▶ [DATA SHOWN]
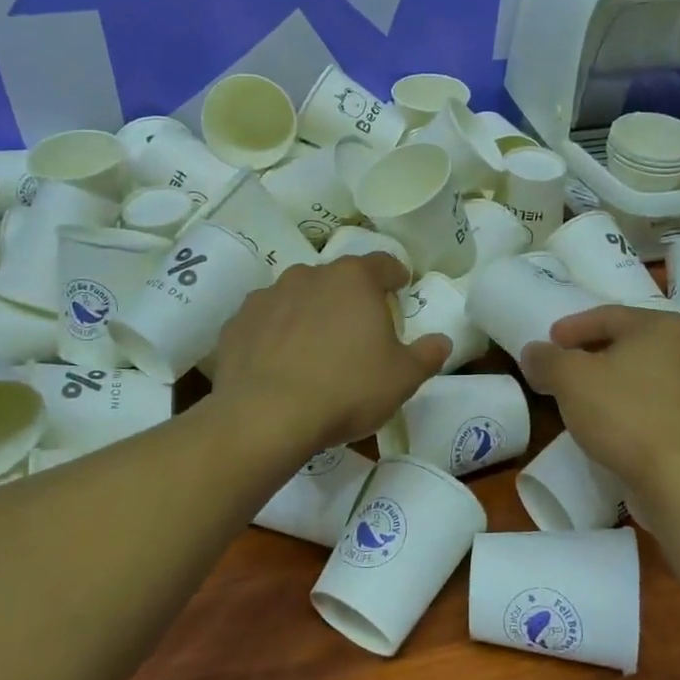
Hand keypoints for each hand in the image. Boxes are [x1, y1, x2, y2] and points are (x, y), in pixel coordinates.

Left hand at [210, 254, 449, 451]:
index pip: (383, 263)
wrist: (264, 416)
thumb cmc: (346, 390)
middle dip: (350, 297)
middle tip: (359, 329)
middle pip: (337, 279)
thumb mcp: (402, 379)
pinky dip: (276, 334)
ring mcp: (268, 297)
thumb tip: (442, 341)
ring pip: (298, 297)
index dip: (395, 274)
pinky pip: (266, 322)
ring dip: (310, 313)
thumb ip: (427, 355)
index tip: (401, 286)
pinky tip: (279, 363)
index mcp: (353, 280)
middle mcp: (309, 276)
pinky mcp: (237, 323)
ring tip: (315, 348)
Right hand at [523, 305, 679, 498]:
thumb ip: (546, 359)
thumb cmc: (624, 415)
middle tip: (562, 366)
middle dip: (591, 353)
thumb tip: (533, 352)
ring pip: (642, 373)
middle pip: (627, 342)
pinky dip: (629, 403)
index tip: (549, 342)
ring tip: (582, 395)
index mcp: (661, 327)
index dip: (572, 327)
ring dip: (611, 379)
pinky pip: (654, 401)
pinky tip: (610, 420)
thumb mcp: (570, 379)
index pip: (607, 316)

--

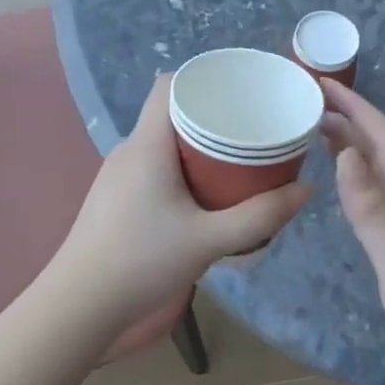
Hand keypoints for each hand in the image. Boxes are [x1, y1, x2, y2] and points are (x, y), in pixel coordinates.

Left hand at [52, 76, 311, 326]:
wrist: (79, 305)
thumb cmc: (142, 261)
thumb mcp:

▶ [PROBLEM TO WORK ON] Return, word for word, the lines of the data above from the line with "index tip: (549, 342)" through the line with "index pip: (607, 316)", inclusive.

▶ [TASK OUTPUT]
index tip: (549, 342)
ring tip: (582, 395)
index mcp: (661, 327)
index dip: (572, 327)
ring dip: (611, 379)
pinky pip: (654, 401)
pinky tip: (610, 420)
thumb mcp: (570, 379)
index pip: (607, 316)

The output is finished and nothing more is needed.